Всё же морское ведомство в годы «торжества» на Черном море Парижского трактата сумело сделать немало для того, чтобы обойти его крайне унизительный для Российской империи запрет. Было создано «Русское общество пароходства и торговли» (сокращённо «Р.О.П. и Т.» или «РОПиТ»), которое обладало почти двумя десятками сравнительно небольших, но зато быстроходных пароходов. Они обслуживали порты Чёрного и Азовского морей.
В случае войны на них можно было легко поставить артиллерийское вооружение и превратить во вспомогательные крейсера. Но и эти пароходы броневой защиты на себе не несли.
Турция же имела не без британского содействия на Черном море достаточно мощный военный флот. Он состоял из 8 броненосных батарейных фрегатов, 5 броненосных батарейных корветов и 2 двухбашенных броненосных мониторов. И это, не считая Дунайской военной флотилии, вооружённых пароходов и прочих судов. Флот Оттоманской Порты нёс на своём борту 763 орудия и 15 тысяч экипажа.
Традиционно на султанском флоте служило много иностранцев. На этот раз в их среде преобладали англичане — 70 офицеров и 300 матросов-инструкторов. Англичане занимали немало высших командных должностей, в том числе командующих эскадр. Гобар(т)-паша всю войну пробыл в ранге главного султанского флотоводца. Но без всякой славы.
Султанский флот имел немало удобных мест базирования, самым восточным из которых являлся Батум с его бухтой. Броненосная же эскадра перед самой войной избрала местом своей якорной стоянки Сулинский рейд, прикрывая тем самым от русских морских сил самый удобный вход в дунайское гирло.
Николай Николаевич-Старший, получив назначение на пост главнокомандующего Действующей армией, поставил перед императором и великим князем Константином Николаевичем вопрос о создании Дунайской военной флотилии:
— Турки имеют речные броненосцы, а мне будет нечем прикрыть переправу через Дунай. Нам нужна на реке своя военная флотилия.
— Можно послать в Дунай вооружённые пароходы из Севастополя и Одессы, но турки на Сулинском рейде их не пропустят.
— Тогда надо искать выход. И как можно скорее, до официального объявления войны.
— Если нельзя по морю, то тогда что-то можно перебросить на Дунай по железной дороге.
Это необычная идея понравилась и Александру II, и генерал-адмиралу. Тем более что турки такого хода от противной стороны ожидать не могли. На Дунай было переброшено из Кронштадта и Николаева 14 паровых катеров, два десятка гребных шлюпок и значительное количество морских мин для постановки заграждений на реке. Вмести с судами и морскими минами на дунайские берега прибыли и балтийские военные моряки. Они отбирались на войну по уровню профессиональной выучки.

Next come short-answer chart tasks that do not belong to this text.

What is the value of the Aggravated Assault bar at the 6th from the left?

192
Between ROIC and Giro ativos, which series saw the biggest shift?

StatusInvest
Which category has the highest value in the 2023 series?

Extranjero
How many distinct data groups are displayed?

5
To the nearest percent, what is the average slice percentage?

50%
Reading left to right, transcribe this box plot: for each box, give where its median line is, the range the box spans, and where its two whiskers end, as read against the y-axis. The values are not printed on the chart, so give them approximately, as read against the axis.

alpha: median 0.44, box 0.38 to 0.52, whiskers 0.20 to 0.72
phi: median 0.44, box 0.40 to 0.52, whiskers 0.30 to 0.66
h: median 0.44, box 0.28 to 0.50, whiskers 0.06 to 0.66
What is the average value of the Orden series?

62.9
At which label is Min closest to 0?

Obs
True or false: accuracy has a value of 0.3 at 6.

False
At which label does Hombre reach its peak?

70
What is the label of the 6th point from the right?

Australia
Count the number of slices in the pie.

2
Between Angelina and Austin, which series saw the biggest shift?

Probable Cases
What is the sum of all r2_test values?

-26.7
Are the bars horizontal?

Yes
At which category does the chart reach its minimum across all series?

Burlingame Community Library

Отправка паровых катеров по железной дороге стала первым в военной истории примером стратегической переброски сил флота по суше с одного театра военных действий на другой. Для султана Абдул-Гамида и его британских военных советников известие о том стало неприятным сюрпризом. Ещё бы — у русских на Дунае появилась своя речная флотилия.
Правда, металлическими из дунайских катеров были только два — «Шутка» и «Мина», они способны были давать приличную скорость — до 16 узлов. Остальные, с деревянными корпусами, развивали на широком Дунае скорость по течению реки в 6 узлов, против течения не более 2-3 узлов. То есть были тихоходными. Первые два катера вооружались шестовыми минами и буксируемыми минами-«крылатками», деревянные — только шестовыми.